Saturday 3 November 2018

Obsolete Leninism

I saw a call for papers for a collection under the working title of Lenin 2020. And so, as if there wasn't a thousand and one other projects demanding my attention on top of the self-replenishing work pile, I decided to submit this abstract.


Beyond Leninism: Obsolescence, Multitudes, and the Place of the Party

In their influential and groundbreaking work, Michael Hardt and Toni Negri have repeatedly declared the death of the revolutionary party while in their most recent collaborative intervention, Assembly, they acknowledge that the struggle against capital demands permanent organisation and structure, while offering an idiosyncratic, accountable and ground-up approach to leadership. They suggest the revolutionary party is obsolete from the standpoint of the class struggles of the early 21st century mainly because, in extremis, they embody representative logics that squash complexity and impose political subjectivities and activism on a multitudinous mass in which class is but one axis of articulation and positioning. Capturing and nurturing revolutionary subjectivities demands that we venture beyond Leninism, the straitjacket of the disciplined party, and the quasi-theological belief in revolution as a singular redemptive event.

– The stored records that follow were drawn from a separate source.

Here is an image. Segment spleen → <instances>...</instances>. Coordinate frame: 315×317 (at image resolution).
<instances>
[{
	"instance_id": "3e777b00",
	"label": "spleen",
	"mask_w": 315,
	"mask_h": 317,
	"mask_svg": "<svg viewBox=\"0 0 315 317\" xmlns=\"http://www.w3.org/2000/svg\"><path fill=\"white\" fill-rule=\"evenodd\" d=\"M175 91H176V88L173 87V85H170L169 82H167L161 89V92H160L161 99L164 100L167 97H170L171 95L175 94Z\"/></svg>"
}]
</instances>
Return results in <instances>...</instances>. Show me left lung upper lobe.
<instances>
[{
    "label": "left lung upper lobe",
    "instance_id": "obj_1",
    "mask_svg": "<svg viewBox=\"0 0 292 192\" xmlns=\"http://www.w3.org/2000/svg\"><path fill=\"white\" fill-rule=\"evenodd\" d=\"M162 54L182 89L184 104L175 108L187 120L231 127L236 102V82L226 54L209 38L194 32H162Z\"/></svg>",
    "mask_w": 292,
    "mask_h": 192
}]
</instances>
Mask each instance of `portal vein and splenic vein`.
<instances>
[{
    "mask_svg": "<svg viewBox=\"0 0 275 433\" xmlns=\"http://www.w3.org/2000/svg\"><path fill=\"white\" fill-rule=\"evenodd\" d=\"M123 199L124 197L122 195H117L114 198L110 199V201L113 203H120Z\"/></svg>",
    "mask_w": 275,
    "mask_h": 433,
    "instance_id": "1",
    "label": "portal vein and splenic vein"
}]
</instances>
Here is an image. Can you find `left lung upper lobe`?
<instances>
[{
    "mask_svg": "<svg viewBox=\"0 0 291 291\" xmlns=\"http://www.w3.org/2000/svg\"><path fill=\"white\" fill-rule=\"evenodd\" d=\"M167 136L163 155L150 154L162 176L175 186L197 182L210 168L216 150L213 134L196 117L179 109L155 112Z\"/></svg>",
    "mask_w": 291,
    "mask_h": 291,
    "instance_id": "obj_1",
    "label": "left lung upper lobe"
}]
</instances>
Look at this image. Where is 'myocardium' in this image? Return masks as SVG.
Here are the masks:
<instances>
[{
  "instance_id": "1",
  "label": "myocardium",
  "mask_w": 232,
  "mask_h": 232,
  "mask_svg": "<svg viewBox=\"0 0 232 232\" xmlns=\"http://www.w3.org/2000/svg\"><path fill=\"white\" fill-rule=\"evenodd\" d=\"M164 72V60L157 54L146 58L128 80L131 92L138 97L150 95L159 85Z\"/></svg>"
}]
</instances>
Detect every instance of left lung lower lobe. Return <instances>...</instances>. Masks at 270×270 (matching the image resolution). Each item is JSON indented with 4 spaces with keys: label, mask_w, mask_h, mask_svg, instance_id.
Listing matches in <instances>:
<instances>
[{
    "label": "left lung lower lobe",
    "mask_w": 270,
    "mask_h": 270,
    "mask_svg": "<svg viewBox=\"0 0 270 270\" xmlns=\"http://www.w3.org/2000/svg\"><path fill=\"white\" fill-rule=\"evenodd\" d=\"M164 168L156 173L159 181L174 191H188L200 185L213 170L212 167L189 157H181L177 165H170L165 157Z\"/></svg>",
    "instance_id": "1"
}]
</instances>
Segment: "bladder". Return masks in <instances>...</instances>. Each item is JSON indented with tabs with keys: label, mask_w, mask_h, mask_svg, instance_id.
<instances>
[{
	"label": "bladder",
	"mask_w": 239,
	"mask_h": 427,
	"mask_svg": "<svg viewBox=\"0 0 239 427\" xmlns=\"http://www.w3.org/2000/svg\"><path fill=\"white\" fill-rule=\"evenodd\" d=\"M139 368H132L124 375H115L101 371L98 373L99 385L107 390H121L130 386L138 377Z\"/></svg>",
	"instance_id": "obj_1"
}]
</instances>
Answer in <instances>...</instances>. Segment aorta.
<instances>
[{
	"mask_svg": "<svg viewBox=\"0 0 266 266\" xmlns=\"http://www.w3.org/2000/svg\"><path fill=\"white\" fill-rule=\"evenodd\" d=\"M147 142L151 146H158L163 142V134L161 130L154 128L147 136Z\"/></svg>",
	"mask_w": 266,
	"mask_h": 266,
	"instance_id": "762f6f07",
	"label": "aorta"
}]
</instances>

In this paper we examine the experience of the most prominent and influential Leninist groups in Britain to flesh out the character of this obsolescence, particularly in a conjuncture marked by the sudden rise of Jeremy Corbyn and a renaissance of the Labour left, and locate their failures in an orientation that is cross purposes to the changes in political economy over the last 40 years, a strategic position akin to the ‘mass worker’ of a previous form of capitalism as opposed to the ‘socialised worker’ of immaterial production and networks. While Hardt and Negri are right to eschew the Leninist party for these reasons, following the arguments of Jodi Dean and particularly the understanding of the working class party advanced by Marx and Engels we suggest contemporary movements are bringing the party question back to the fore – Leninism might not be appropriate to the moment, and may never be again, but far from being out of sorts the party is demonstrating its continued relevance to radical politics. The question is how, and what sort of party should this be.